Almost everyone has experienced it at least once in their lives, and more often or not the first thing they do is reach for a cup of coffee. Sagging energy levels in the afternoon is a common problem for adults, whether they go to the office or stay at home, and the best pick-me-up is not always a caffeinated beverage. Getting in a few minutes of cardio on your lunchbreak is a great way to boost energy levels, and one of the easiest ways is to use an elliptical machine.

Lunchtime Elliptical Workout

Lunchtime Elliptical Workouts

 

There are several advantages associated with spending 10 to 20 minutes on an elliptical at lunchtime that include boosting sagging afternoon energy levels. A short elliptical workout can also help improve cardiovascular and overall health, along with promote healthy weight loss. Studies have even shown that a brief afternoon workout can improve your overall mood, reduce stress and boost your immune system. This is a lot more than what you get with a cup of coffee or energy drink.

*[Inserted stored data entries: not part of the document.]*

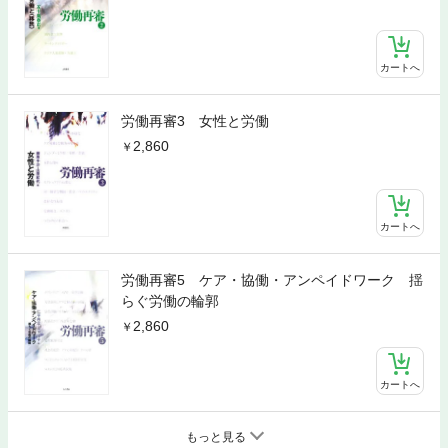
カートへ
労働再審3 女性と労働
2,860
カートへ
労働再審5 ケア・協働・アンペイドワーク 揺
らぐ労働の輪郭
2,860
カートへ
もっと見る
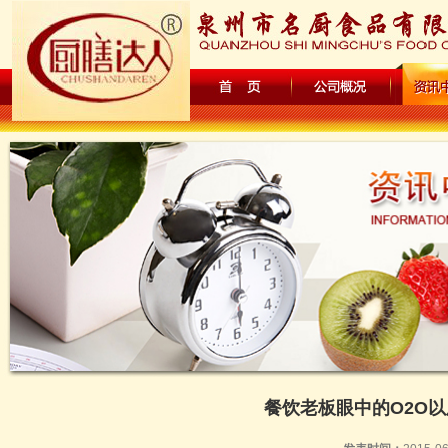
餐饮老板眼中的O2O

Before you rush to the nearest gym to fit in a lunchtime elliptical workout there are a few tips to remember.

 

  1. Bring a change of underwear.

Unless you are able to get in a lunchtime elliptical workout at home, you will probably be heading back to the office. While you have probably already thought about a t-shirt, pants, athletic shoes and even socks, chances are you didn’t think about a change of underwear. It really is important to change all of your clothing after an afternoon workout. Not only will your co-workers appreciate it, you will feel more comfortable as well.

 

  1. Increase Resistance

If you want to get the most out of a short lunchtime workout try increasing the intensity. One safe and effective way is to start off slow for the first 3 to 4 minutes, gradually increasing the speed. It is important to use the last few minutes of your workout to slow your pace back down. While this can give you amazing results, it is important that you first get approval from your primary health care provider before you make any changes to your workout plan.

 

  1. Stop Stretching

We are not actually telling you not to stretch out, but when you are only getting in a short workout on your lunchbreak you might be restricted by time. To make sure you have plenty of time to work out, freshen up and get back to your job on time you might want to save the stretching until you are at the office. Since you are probably rushing around after your workout you don’t have to worry about your muscles “locking up”. A few minutes of stretching once you’re settled in at work will be just as effective as if they were done at the gym.

Lunchtime Elliptical Workouts

 

If you work at home an elliptical workout in the afternoon is also a great way to boost your sagging energy levels, and chances are it will be a little more convenient for you. You can also find portable elliptical machines that are great for the office, and make it even easier for busy professionals to get in some cardiovascular exercise.